§ **Records for the task**:
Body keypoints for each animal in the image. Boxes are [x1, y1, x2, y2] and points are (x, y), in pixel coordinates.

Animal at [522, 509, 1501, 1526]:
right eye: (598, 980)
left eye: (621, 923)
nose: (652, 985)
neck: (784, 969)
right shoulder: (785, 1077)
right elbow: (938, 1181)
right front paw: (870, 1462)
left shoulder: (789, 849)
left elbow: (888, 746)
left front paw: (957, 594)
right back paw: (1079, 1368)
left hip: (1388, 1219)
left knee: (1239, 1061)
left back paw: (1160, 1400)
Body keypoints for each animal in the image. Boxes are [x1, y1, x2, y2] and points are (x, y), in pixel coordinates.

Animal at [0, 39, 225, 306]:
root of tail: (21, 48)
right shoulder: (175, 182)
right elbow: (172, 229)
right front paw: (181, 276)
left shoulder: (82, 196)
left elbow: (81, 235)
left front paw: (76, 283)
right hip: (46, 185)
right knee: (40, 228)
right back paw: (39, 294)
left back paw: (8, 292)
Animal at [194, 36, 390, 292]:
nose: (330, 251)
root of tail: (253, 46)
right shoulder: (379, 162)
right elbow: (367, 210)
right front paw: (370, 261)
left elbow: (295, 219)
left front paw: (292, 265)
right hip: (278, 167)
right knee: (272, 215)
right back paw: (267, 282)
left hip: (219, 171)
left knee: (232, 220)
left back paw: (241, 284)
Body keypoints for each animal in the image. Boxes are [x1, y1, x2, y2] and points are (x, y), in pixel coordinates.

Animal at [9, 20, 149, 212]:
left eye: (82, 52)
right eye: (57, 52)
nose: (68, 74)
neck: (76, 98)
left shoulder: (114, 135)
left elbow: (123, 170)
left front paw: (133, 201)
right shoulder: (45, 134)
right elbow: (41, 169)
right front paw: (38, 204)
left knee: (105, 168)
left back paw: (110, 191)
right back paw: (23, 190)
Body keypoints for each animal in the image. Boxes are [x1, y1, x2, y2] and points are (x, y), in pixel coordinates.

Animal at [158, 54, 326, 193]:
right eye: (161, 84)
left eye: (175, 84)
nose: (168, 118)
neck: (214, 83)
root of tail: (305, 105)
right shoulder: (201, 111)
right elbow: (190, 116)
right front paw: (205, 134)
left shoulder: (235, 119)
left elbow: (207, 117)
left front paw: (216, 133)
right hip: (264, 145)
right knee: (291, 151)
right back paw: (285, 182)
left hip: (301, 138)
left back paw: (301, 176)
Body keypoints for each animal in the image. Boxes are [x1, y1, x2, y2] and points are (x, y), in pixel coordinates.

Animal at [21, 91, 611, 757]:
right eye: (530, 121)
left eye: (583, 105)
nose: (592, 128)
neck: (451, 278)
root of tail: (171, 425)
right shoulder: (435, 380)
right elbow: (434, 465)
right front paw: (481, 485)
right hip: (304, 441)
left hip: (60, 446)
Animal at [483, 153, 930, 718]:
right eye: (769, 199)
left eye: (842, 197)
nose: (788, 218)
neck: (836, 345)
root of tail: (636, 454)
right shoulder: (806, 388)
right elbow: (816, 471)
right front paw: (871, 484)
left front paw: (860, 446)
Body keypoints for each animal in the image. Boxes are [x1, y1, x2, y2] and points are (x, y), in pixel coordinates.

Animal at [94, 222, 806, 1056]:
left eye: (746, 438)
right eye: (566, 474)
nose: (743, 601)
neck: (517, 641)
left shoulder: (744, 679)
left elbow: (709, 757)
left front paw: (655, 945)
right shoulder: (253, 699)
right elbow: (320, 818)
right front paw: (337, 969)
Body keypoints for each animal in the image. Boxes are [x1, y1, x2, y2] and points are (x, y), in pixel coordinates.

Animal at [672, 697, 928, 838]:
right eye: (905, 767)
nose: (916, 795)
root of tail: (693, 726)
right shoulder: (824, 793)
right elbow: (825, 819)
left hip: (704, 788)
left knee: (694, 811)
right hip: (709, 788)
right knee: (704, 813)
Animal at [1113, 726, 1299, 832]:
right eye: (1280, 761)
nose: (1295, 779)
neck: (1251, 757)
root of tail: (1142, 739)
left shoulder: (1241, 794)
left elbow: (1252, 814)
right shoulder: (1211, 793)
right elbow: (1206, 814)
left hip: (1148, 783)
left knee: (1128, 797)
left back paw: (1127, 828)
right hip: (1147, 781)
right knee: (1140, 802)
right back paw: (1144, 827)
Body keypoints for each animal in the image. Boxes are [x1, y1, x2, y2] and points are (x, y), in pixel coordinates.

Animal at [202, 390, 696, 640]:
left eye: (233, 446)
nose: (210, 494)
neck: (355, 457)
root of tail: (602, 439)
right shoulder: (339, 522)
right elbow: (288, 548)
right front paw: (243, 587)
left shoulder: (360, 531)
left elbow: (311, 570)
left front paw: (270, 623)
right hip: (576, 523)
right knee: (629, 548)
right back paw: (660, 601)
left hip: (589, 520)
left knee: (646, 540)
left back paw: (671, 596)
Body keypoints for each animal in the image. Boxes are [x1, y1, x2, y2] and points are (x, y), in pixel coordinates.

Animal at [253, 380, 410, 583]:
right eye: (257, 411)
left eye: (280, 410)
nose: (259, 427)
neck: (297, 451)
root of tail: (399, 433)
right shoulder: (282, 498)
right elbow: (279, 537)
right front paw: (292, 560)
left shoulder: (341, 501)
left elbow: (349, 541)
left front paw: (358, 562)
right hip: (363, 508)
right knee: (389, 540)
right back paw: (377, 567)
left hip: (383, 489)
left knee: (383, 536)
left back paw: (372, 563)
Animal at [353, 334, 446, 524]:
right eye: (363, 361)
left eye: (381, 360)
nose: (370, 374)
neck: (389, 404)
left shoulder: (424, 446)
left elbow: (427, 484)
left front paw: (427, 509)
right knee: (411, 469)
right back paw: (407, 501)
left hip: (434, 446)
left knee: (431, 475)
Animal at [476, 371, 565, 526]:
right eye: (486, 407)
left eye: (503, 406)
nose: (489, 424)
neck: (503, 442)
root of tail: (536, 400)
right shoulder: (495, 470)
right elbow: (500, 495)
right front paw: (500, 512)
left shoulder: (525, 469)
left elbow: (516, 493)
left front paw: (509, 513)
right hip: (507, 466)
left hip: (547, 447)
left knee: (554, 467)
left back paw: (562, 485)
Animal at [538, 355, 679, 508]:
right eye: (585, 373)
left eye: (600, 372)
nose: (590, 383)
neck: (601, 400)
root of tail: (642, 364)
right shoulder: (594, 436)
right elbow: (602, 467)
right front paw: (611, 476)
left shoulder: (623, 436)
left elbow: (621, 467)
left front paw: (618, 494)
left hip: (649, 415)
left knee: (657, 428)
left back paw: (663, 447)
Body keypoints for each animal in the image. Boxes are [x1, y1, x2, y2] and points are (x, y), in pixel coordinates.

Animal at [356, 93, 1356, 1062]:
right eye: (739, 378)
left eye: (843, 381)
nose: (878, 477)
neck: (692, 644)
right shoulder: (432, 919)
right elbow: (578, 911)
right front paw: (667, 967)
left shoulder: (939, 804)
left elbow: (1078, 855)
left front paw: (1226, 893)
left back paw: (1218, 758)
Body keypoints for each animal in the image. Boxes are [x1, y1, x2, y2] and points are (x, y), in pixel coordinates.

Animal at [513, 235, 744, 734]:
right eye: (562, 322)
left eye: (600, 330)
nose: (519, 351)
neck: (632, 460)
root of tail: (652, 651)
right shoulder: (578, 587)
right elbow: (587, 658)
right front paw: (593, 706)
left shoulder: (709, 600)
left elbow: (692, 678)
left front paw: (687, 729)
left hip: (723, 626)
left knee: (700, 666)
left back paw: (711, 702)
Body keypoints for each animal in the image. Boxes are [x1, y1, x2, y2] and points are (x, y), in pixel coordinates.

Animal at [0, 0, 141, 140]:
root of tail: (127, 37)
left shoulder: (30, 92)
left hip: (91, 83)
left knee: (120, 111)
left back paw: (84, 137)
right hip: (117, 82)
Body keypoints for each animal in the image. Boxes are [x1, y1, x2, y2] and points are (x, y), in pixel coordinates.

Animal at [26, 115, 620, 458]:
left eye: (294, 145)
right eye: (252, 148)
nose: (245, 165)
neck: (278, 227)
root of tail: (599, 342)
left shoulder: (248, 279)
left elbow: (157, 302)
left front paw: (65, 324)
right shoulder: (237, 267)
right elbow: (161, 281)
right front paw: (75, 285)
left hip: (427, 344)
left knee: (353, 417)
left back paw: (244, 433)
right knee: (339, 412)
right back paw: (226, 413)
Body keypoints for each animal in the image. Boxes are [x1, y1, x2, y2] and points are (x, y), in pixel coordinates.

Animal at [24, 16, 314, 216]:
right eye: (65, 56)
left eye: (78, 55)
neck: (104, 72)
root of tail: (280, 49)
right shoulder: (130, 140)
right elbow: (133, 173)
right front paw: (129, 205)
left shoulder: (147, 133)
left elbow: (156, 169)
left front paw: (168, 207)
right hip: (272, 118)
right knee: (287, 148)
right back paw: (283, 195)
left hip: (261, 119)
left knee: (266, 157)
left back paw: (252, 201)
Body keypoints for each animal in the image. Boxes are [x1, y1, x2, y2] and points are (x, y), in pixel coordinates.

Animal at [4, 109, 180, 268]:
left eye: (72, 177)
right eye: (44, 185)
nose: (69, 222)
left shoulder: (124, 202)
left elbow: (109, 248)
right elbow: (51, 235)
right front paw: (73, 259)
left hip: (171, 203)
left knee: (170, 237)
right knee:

§ **About this task**: The first line of the records begins the span, and the line containing "left hip: (1388, 1219)" ends it. Reproduce that span exactly, both ends included.

§ **Exercise output**:
Body keypoints for each animal in the image. Boxes are [x1, y1, x2, y2] and points are (x, y), in pixel coordinates.

Animal at [522, 509, 1501, 1526]:
right eye: (598, 980)
left eye: (621, 923)
nose: (652, 985)
neck: (784, 969)
right shoulder: (785, 1077)
right elbow: (938, 1181)
right front paw: (870, 1462)
left shoulder: (789, 849)
left elbow: (888, 746)
left front paw: (957, 594)
right back paw: (1079, 1368)
left hip: (1388, 1219)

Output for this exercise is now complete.